WHAT YOU WILL DO: Transcribe exactly the line that contains "n Bollwerk aus" and every line after it through the end of the records, with nothing else.

DATA PROVIDED:

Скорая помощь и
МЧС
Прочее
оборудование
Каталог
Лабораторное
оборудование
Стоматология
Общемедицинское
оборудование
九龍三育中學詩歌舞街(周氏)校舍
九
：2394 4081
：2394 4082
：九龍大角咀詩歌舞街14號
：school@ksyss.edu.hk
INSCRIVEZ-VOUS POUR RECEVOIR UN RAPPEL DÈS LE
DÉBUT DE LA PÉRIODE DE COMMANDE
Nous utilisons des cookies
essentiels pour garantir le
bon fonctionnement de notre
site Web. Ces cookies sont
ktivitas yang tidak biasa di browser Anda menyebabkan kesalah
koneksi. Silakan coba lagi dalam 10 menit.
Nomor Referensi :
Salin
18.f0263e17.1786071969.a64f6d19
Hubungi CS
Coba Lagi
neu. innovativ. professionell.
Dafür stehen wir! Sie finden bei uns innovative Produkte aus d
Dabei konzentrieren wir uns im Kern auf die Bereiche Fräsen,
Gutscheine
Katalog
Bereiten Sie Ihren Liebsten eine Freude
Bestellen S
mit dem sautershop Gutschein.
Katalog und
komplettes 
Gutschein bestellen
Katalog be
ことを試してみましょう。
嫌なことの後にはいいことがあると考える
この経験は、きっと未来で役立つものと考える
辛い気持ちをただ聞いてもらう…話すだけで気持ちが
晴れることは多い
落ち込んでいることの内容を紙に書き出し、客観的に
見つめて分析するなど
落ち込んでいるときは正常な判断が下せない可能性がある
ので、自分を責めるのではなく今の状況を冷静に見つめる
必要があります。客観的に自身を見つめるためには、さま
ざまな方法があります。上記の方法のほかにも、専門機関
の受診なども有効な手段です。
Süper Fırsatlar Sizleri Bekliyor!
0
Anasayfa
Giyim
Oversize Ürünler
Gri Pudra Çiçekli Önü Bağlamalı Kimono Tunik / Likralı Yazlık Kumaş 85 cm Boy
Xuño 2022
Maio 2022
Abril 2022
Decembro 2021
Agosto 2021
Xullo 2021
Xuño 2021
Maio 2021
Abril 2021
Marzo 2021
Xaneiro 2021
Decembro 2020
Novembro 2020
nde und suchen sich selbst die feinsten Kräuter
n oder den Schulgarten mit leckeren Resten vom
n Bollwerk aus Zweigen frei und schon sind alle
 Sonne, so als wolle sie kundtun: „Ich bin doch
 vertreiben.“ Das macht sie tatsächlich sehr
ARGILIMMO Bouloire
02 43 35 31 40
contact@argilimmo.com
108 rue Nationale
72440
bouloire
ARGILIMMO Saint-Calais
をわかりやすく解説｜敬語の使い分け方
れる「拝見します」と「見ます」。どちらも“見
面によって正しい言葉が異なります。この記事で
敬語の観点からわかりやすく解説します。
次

ANSWER BOX:
n Bollwerk aus Zweigen frei und schon sind alle
 Sonne, so als wolle sie kundtun: „Ich bin doch
 vertreiben.“ Das macht sie tatsächlich sehr
ARGILIMMO Bouloire
02 43 35 31 40
contact@argilimmo.com
108 rue Nationale
72440
bouloire
ARGILIMMO Saint-Calais
をわかりやすく解説｜敬語の使い分け方
れる「拝見します」と「見ます」。どちらも“見
面によって正しい言葉が異なります。この記事で
敬語の観点からわかりやすく解説します。
次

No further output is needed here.